▶ [TASK INSTRUCTIONS]
The listing below needs to be copied in full, exactly.
◇ ◇ ◇ ◇ ◇ ◇ ◇
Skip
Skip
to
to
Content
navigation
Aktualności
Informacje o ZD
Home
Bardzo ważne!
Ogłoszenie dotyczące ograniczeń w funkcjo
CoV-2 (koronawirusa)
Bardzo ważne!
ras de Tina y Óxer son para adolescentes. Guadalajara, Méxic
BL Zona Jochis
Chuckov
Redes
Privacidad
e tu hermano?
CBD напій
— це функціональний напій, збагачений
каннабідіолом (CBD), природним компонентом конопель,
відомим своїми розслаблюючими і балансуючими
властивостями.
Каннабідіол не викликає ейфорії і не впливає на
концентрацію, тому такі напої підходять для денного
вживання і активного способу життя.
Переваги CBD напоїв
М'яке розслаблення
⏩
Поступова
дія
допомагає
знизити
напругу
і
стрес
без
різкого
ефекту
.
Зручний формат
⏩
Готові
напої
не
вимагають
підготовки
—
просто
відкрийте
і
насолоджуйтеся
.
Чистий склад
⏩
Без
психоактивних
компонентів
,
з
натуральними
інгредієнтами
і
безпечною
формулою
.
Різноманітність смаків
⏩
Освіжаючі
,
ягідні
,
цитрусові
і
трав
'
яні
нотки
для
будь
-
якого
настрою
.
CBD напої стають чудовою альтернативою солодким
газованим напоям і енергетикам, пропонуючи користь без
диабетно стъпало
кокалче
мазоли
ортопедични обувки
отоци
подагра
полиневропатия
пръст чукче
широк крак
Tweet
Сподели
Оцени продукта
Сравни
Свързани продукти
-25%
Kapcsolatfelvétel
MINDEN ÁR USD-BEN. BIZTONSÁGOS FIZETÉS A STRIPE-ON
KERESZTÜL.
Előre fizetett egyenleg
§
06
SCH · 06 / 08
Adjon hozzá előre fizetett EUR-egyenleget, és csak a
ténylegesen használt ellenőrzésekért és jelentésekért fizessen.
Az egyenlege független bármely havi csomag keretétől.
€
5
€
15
◇ ◇ ◇ ◇ ◇ ◇ ◇
▶ [SOLVED EXERCISE]
Skip
Skip
to
to
Content
navigation
Aktualności
Informacje o ZD
Home
Bardzo ważne!
Ogłoszenie dotyczące ograniczeń w funkcjo
CoV-2 (koronawirusa)
Bardzo ważne!
ras de Tina y Óxer son para adolescentes. Guadalajara, Méxic
BL Zona Jochis
Chuckov
Redes
Privacidad
e tu hermano?
CBD напій
— це функціональний напій, збагачений
каннабідіолом (CBD), природним компонентом конопель,
відомим своїми розслаблюючими і балансуючими
властивостями.
Каннабідіол не викликає ейфорії і не впливає на
концентрацію, тому такі напої підходять для денного
вживання і активного способу життя.
Переваги CBD напоїв
М'яке розслаблення
⏩
Поступова
дія
допомагає
знизити
напругу
і
стрес
без
різкого
ефекту
.
Зручний формат
⏩
Готові
напої
не
вимагають
підготовки
—
просто
відкрийте
і
насолоджуйтеся
.
Чистий склад
⏩
Без
психоактивних
компонентів
,
з
натуральними
інгредієнтами
і
безпечною
формулою
.
Різноманітність смаків
⏩
Освіжаючі
,
ягідні
,
цитрусові
і
трав
'
яні
нотки
для
будь
-
якого
настрою
.
CBD напої стають чудовою альтернативою солодким
газованим напоям і енергетикам, пропонуючи користь без
диабетно стъпало
кокалче
мазоли
ортопедични обувки
отоци
подагра
полиневропатия
пръст чукче
широк крак
Tweet
Сподели
Оцени продукта
Сравни
Свързани продукти
-25%
Kapcsolatfelvétel
MINDEN ÁR USD-BEN. BIZTONSÁGOS FIZETÉS A STRIPE-ON
KERESZTÜL.
Előre fizetett egyenleg
§
06
SCH · 06 / 08
Adjon hozzá előre fizetett EUR-egyenleget, és csak a
ténylegesen használt ellenőrzésekért és jelentésekért fizessen.
Az egyenlege független bármely havi csomag keretétől.
€
5
€
15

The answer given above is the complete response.